Select the lines of the records containing the word "SQUARE" and list them.
══════════
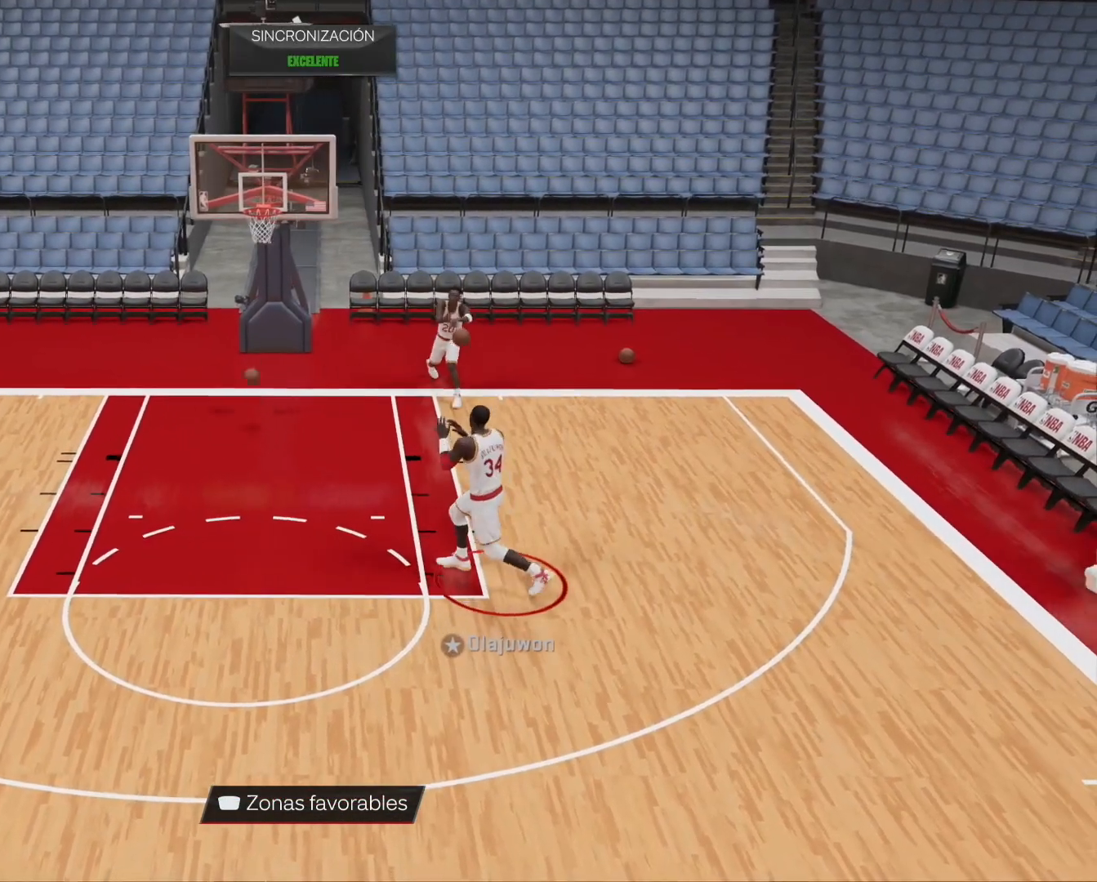
{"buttons": [], "left_stick": "center", "right_stick": "center", "events": []}
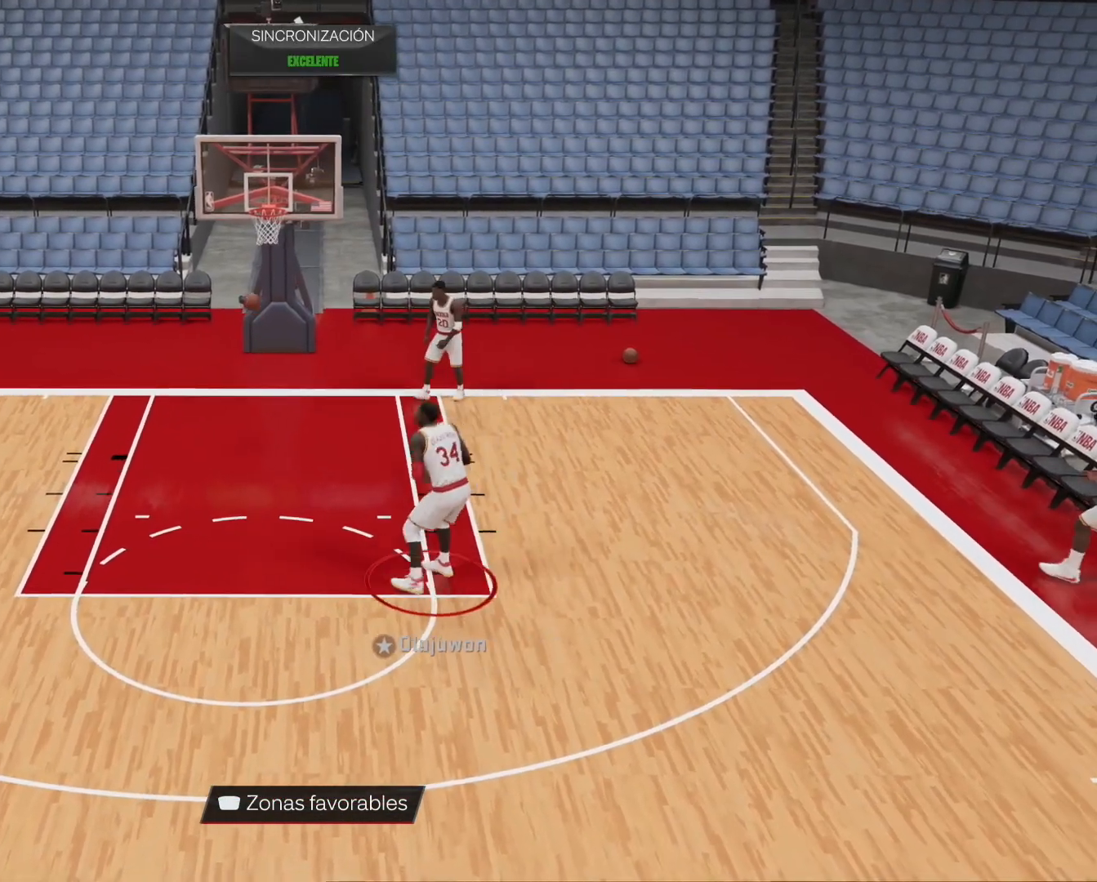
{"buttons": ["L2"], "left_stick": "up-left", "right_stick": "center", "events": [[200, "left_stick", "up-left"], [233, "L2", "down"]]}
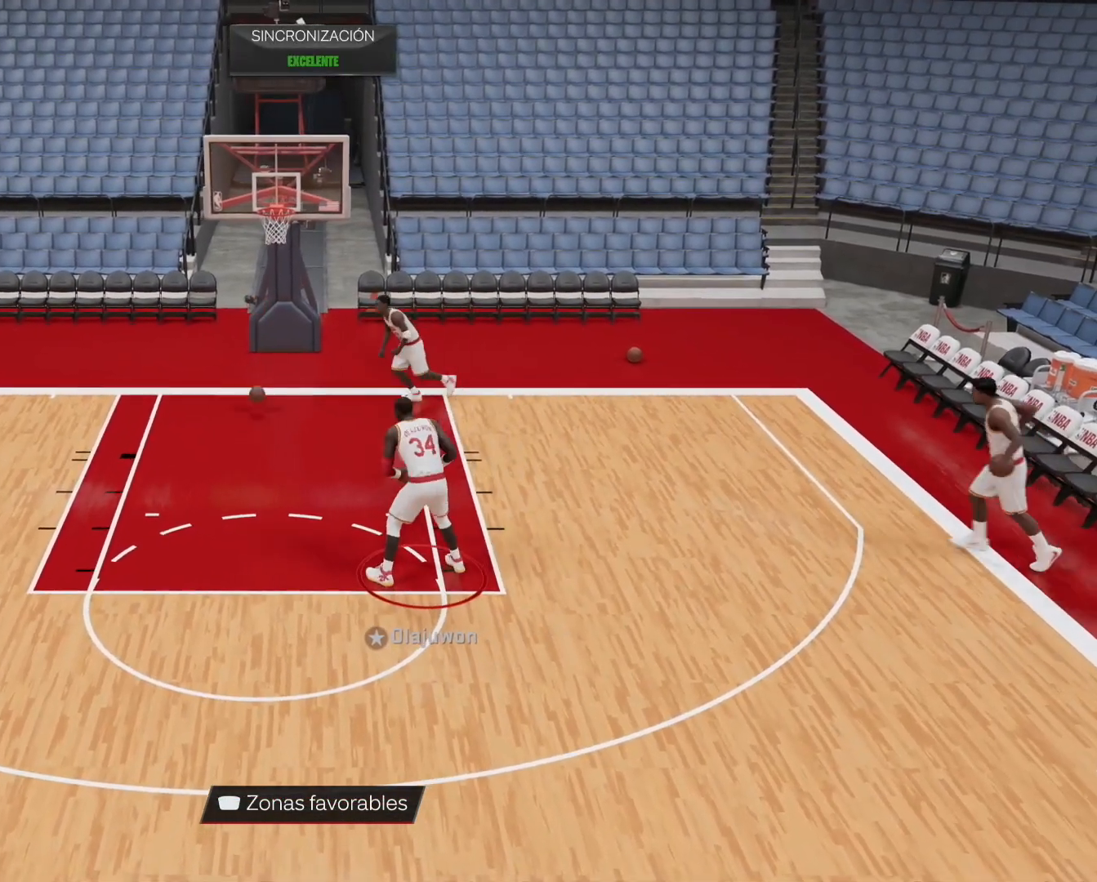
{"buttons": ["SQUARE", "L2"], "left_stick": "up-left", "right_stick": "center", "events": [[500, "SQUARE", "down"]]}
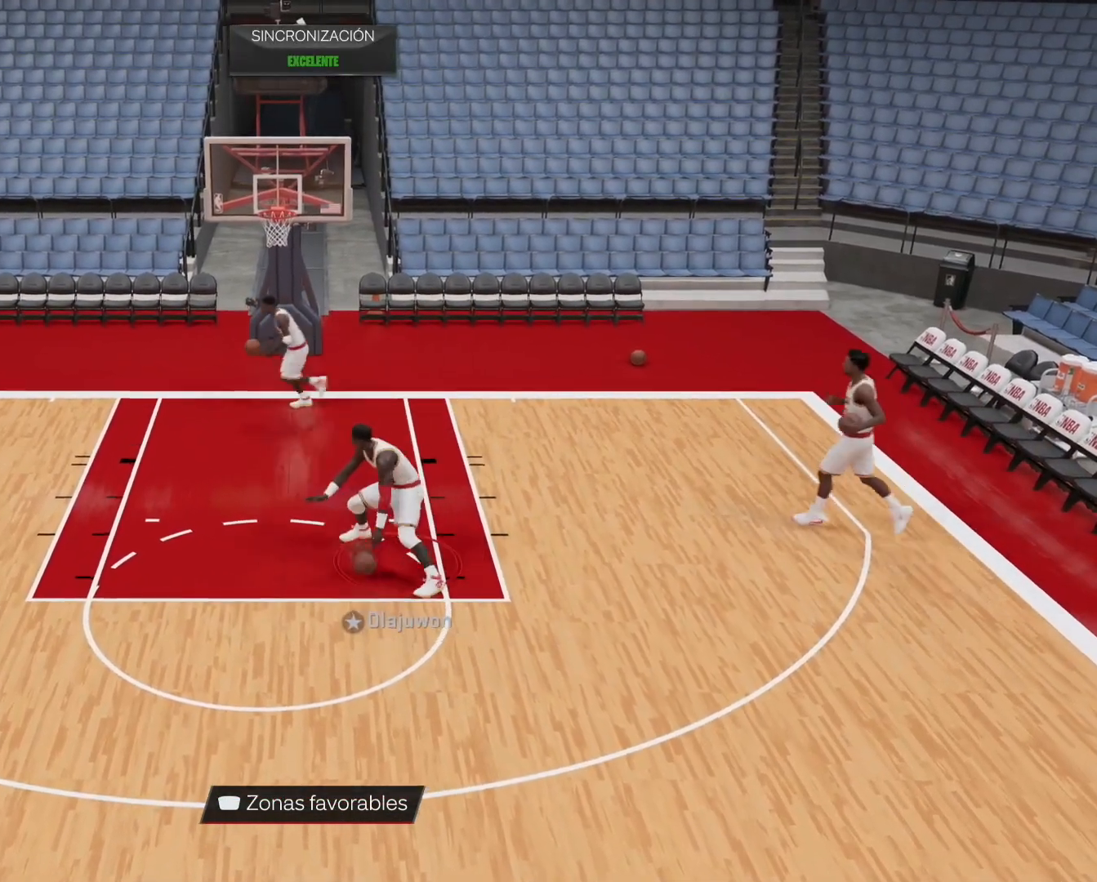
{"buttons": ["L2"], "left_stick": "down-left", "right_stick": "center", "events": [[67, "left_stick", "down-left"], [100, "SQUARE", "up"]]}
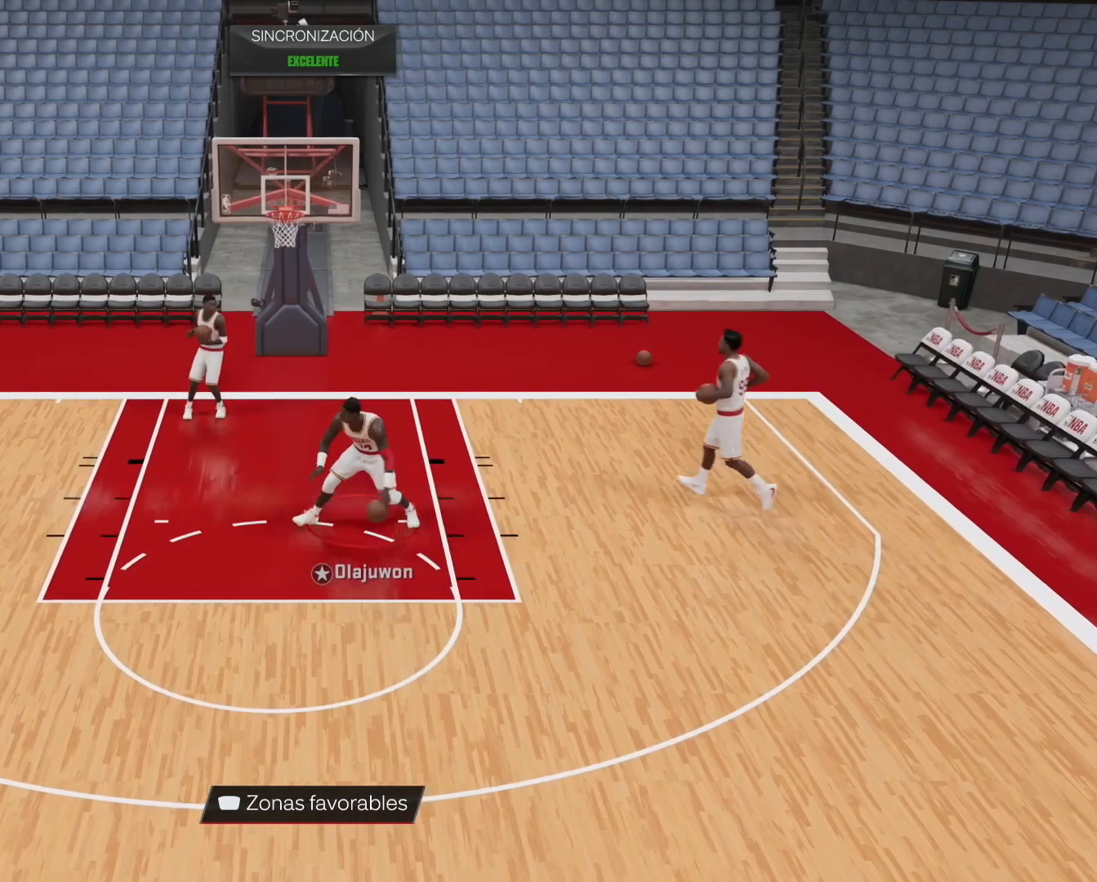
{"buttons": [], "left_stick": "down-left", "right_stick": "center", "events": [[433, "L2", "up"]]}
══════════
Answer section.
{"buttons": ["SQUARE", "L2"], "left_stick": "up-left", "right_stick": "center", "events": [[500, "SQUARE", "down"]]}
{"buttons": ["L2"], "left_stick": "down-left", "right_stick": "center", "events": [[67, "left_stick", "down-left"], [100, "SQUARE", "up"]]}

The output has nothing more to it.